**Passage provided**
Methods: A database of 364 LTR from 2011-2014 was accessed. Patients with retransplants, liver-kidney transplants, HIV, or those in whom CMV serostatus or duration of VGCV exposure could not be confirmed were excluded. Low-dose VGCV was defined as 450 mg/day adjusted for renal function. Prophylaxis duration was 3 months; patients treated for rejection received an additional 3 months. The primary endpoint was CMV disease at one year post-transplant. Breakthrough CMV disease was defined as disease occurring while on VGCV prophylaxis. Secondary endpoints were rejection and leukopenia on VGCV. With respect to leukopenia, patients receiving low-dose VGCV were compared to a group of D+R- patients from the database receiving high-dose VGCV. Univariable analyses were performed using chi-squared, Fisher’s exact, or Wilcoxon rank-sum tests.

Saved entries
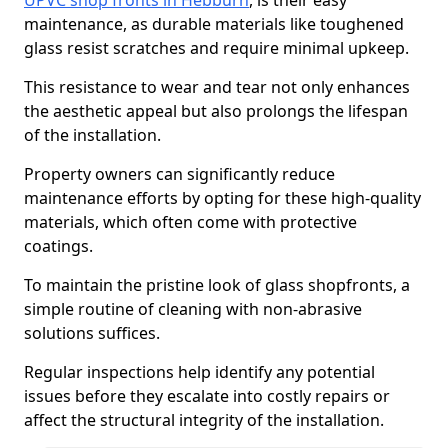
UPVC shop fronts in Hebburn
, is their easy
maintenance, as durable materials like toughened
glass resist scratches and require minimal upkeep.
This resistance to wear and tear not only enhances
the aesthetic appeal but also prolongs the lifespan
of the installation.
Property owners can significantly reduce
maintenance efforts by opting for these high-quality
materials, which often come with protective
coatings.
To maintain the pristine look of glass shopfronts, a
simple routine of cleaning with non-abrasive
solutions suffices.
Regular inspections help identify any potential
issues before they escalate into costly repairs or
affect the structural integrity of the installation.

**Explore the material**
a: Write out the portion of the methods passage that opens with the words containing "Methods: A database" and closes with "Wilcoxon rank-sum tests.".
b: In the methods passage, how was low-dose VGCV defined?
You won't need the items for anything here.

**Solutions below**
a:
Methods: A database of 364 LTR from 2011-2014 was accessed. Patients with retransplants, liver-kidney transplants, HIV, or those in whom CMV serostatus or duration of VGCV exposure could not be confirmed were excluded. Low-dose VGCV was defined as 450 mg/day adjusted for renal function. Prophylaxis duration was 3 months; patients treated for rejection received an additional 3 months. The primary endpoint was CMV disease at one year post-transplant. Breakthrough CMV disease was defined as disease occurring while on VGCV prophylaxis. Secondary endpoints were rejection and leukopenia on VGCV. With respect to leukopenia, patients receiving low-dose VGCV were compared to a group of D+R- patients from the database receiving high-dose VGCV. Univariable analyses were performed using chi-squared, Fisher’s exact, or Wilcoxon rank-sum tests.

b: As 450 mg/day adjusted for renal function.